Science

Conférence «notre corps en hiver»

La programmation de la dernière journée de l’événement Décoder le monde offrait, encore une fois, des conférences sur le thème de nordicité. L’une d’entre-elles avait pour sujet le corps humain en hiver, mettant ainsi de l’avant la réaction du corps à la lumière ainsi que les isolants thermiques entrant dans la composition des vêtements hivernaux.

 

Tout d’abord, M. Marc Hébert, professeur au département d’ophtalmologie de l’université Laval, a traité de l’effet de la lumière sur notre cerveau. Les spectateurs ont ainsi appris que le corps humain est soumis à 150 rythmes biologiques, tous synchronisés avec le cycle de rotation de la Terre. L’un d’entre eux est le cycle lumière-obscurité, qui régit nos périodes d’activité et de repos. Or, cette horloge biologique a une particularité. En effet, le cerveau humain n’est pas sensible de la même façon à toutes les longueurs d’ondes. À titre d’exemple, la lumière bleue verte a des vertus stimulantes sur notre vigilance, observation qui permet des applications notamment pour les travailleurs de nuit.

La nature faisant bien les choses, le cycle naturel de lumière correspond à notre mode de vie. En effet, la lumière du matin, plus bleue, correspond au début de nos activités. Pour sa part, la lumière blanche-froide du midi correspond à notre période la plus active, alors que la lumière plus chaude de fin de journée vise à lancer la production de mélatonine, l’hormone du sommeil. Or, l’apparition des nouvelles technologies a chamboulé cet ordre naturel puisque nous sommes exposés à des lumières bleues, par l’utilisation des IPads, téléviseurs, cellulaires et bien d’autres, à toute heure du jour ou de la nuit.
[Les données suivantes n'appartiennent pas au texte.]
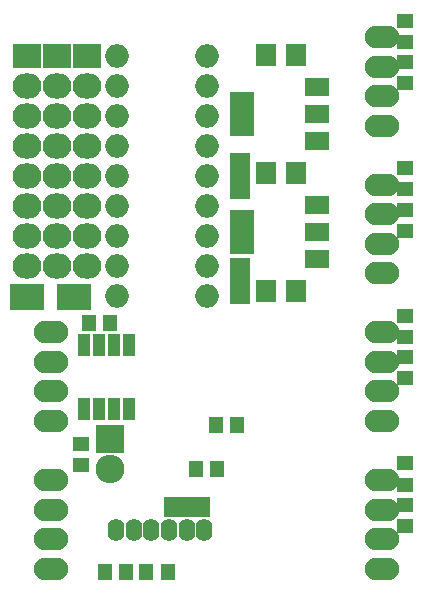
<source format=gbr>
G04 #@! TF.FileFunction,Soldermask,Bot*
%FSLAX46Y46*%
G04 Gerber Fmt 4.6, Leading zero omitted, Abs format (unit mm)*
G04 Created by KiCad (PCBNEW 4.0.4-stable) date 12/09/16 20:23:21*
%MOMM*%
%LPD*%
G01*
G04 APERTURE LIST*
%ADD10C,0.100000*%
%ADD11O,2.000000X2.000000*%
%ADD12O,2.900000X1.900000*%
%ADD13R,2.100000X1.600000*%
%ADD14R,2.100000X3.700000*%
%ADD15R,1.200000X1.400000*%
%ADD16R,1.000000X1.950000*%
%ADD17O,1.400000X1.924000*%
%ADD18R,2.432000X2.432000*%
%ADD19O,2.432000X2.432000*%
%ADD20R,1.400000X1.200000*%
%ADD21R,1.365200X1.670000*%
%ADD22R,2.432000X2.127200*%
%ADD23O,2.432000X2.127200*%
%ADD24R,1.700000X1.900000*%
%ADD25R,2.899360X2.200860*%
%ADD26R,1.670000X1.365200*%
G04 APERTURE END LIST*
D10*
D11*
X16764000Y-4064000D03*
X16764000Y-6604000D03*
X16764000Y-9144000D03*
X16764000Y-11684000D03*
X16764000Y-14224000D03*
X16764000Y-16764000D03*
X16764000Y-19304000D03*
X16764000Y-21844000D03*
X16764000Y-24384000D03*
X9144000Y-24384000D03*
X9144000Y-21844000D03*
X9144000Y-19304000D03*
X9144000Y-16764000D03*
X9144000Y-14224000D03*
X9144000Y-11684000D03*
X9144000Y-9144000D03*
X9144000Y-6604000D03*
X9144000Y-4064000D03*
D12*
X31500000Y-27500000D03*
X31500000Y-30000000D03*
X31500000Y-32500000D03*
X31500000Y-35000000D03*
X3500000Y-47500000D03*
X3500000Y-45000000D03*
X3500000Y-42500000D03*
X3500000Y-40000000D03*
D13*
X26000000Y-6700000D03*
X26000000Y-9000000D03*
X26000000Y-11300000D03*
D14*
X19700000Y-9000000D03*
D15*
X13400000Y-47750000D03*
X11600000Y-47750000D03*
X8100000Y-47750000D03*
X9900000Y-47750000D03*
X17600000Y-39100000D03*
X15800000Y-39100000D03*
D16*
X6345000Y-28550000D03*
X7615000Y-28550000D03*
X8885000Y-28550000D03*
X10155000Y-28550000D03*
X10155000Y-33950000D03*
X8885000Y-33950000D03*
X7615000Y-33950000D03*
X6345000Y-33950000D03*
D17*
X16500000Y-44250000D03*
X15000000Y-44250000D03*
X13500000Y-44250000D03*
X12000000Y-44250000D03*
X10500000Y-44250000D03*
X9000000Y-44250000D03*
D18*
X8500000Y-36500000D03*
D19*
X8500000Y-39040000D03*
D20*
X6096000Y-36946000D03*
X6096000Y-38746000D03*
D21*
X16270000Y-42250000D03*
X15000000Y-42250000D03*
X13730000Y-42250000D03*
D12*
X3500000Y-35000000D03*
X3500000Y-32500000D03*
X3500000Y-30000000D03*
X3500000Y-27500000D03*
D22*
X4064000Y-4064000D03*
D23*
X4064000Y-6604000D03*
X4064000Y-9144000D03*
X4064000Y-11684000D03*
X4064000Y-14224000D03*
X4064000Y-16764000D03*
X4064000Y-19304000D03*
X4064000Y-21844000D03*
D12*
X31500000Y-15000000D03*
X31500000Y-17500000D03*
X31500000Y-20000000D03*
X31500000Y-22500000D03*
X31500000Y-2500000D03*
X31500000Y-5000000D03*
X31500000Y-7500000D03*
X31500000Y-10000000D03*
X31500000Y-40000000D03*
X31500000Y-42500000D03*
X31500000Y-45000000D03*
X31500000Y-47500000D03*
D13*
X26000000Y-16700000D03*
X26000000Y-19000000D03*
X26000000Y-21300000D03*
D14*
X19700000Y-19000000D03*
D22*
X6604000Y-4064000D03*
D23*
X6604000Y-6604000D03*
X6604000Y-9144000D03*
X6604000Y-11684000D03*
X6604000Y-14224000D03*
X6604000Y-16764000D03*
X6604000Y-19304000D03*
X6604000Y-21844000D03*
D22*
X1524000Y-4064000D03*
D23*
X1524000Y-6604000D03*
X1524000Y-9144000D03*
X1524000Y-11684000D03*
X1524000Y-14224000D03*
X1524000Y-16764000D03*
X1524000Y-19304000D03*
X1524000Y-21844000D03*
D24*
X21750000Y-4000000D03*
X24250000Y-4000000D03*
X21750000Y-24000000D03*
X24250000Y-24000000D03*
X21750000Y-14000000D03*
X24250000Y-14000000D03*
D15*
X17500000Y-35300000D03*
X19300000Y-35300000D03*
X6720000Y-26670000D03*
X8520000Y-26670000D03*
D20*
X33500000Y-18900000D03*
X33500000Y-17100000D03*
X33500000Y-13600000D03*
X33500000Y-15400000D03*
X33500000Y-6400000D03*
X33500000Y-4600000D03*
X33500000Y-1100000D03*
X33500000Y-2900000D03*
X33500000Y-31400000D03*
X33500000Y-29600000D03*
X33500000Y-26100000D03*
X33500000Y-27900000D03*
X33500000Y-43900000D03*
X33500000Y-42100000D03*
X33500000Y-38600000D03*
X33500000Y-40400000D03*
D25*
X5498980Y-24500000D03*
X1501020Y-24500000D03*
D26*
X19558000Y-21844000D03*
X19558000Y-23114000D03*
X19558000Y-24384000D03*
X19558000Y-12954000D03*
X19558000Y-14224000D03*
X19558000Y-15494000D03*
M02*

</source>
De plus en plus de chercheurs se penchent sur la question et tentent de trouver une solution à cette problématique, puisque le corps n’est évidemment pas adapté aux effets de ces nouvelles technologies qui font maintenant partie de nos vies.

Par la suite, M. François Simard, expert en textile, a abordé la question des isolants thermiques. Par un rapide voyage dans le temps, il nous a expliqué que les fourrures, les plumes animales ou les matières synthétiques ont toujours été la solution pour nous protéger du froid. Or, depuis quelques années, une entreprise québécoise redécouvre les propriétés de l’asclépiade, une plante autrefois utilisée par les autochtones. Exploitée par les français au cours de l’époque de la Nouvelle-France, la plante a été mise de côté à l’arrivée des britannique qui, par leur immense Empire riche en ressources naturelles, ne voyaient pas la nécessité d’un tel matériau.

Cela dit, il semblerait que les fibres de cette plante miracle, facilement extraites du follicule, ont des propriétés isolantes hautement supérieures à tout ce qui existe sur le marché actuellement. D’autre part, il s’agit d’une alternative éco-responsable puisque toutes les parties de la plante peuvent être utilisées. Actuellement, un premier prototype de vêtement hivernal, développé au Québec, est testé. Par ses grandes capacités thermiques et pour sa légèreté, le vêtement semble parfait pour les expéditions en altitude. C’est la raison pour laquelle l’essai ultime aura lieu lors d’une expédition sur le Mont Everest.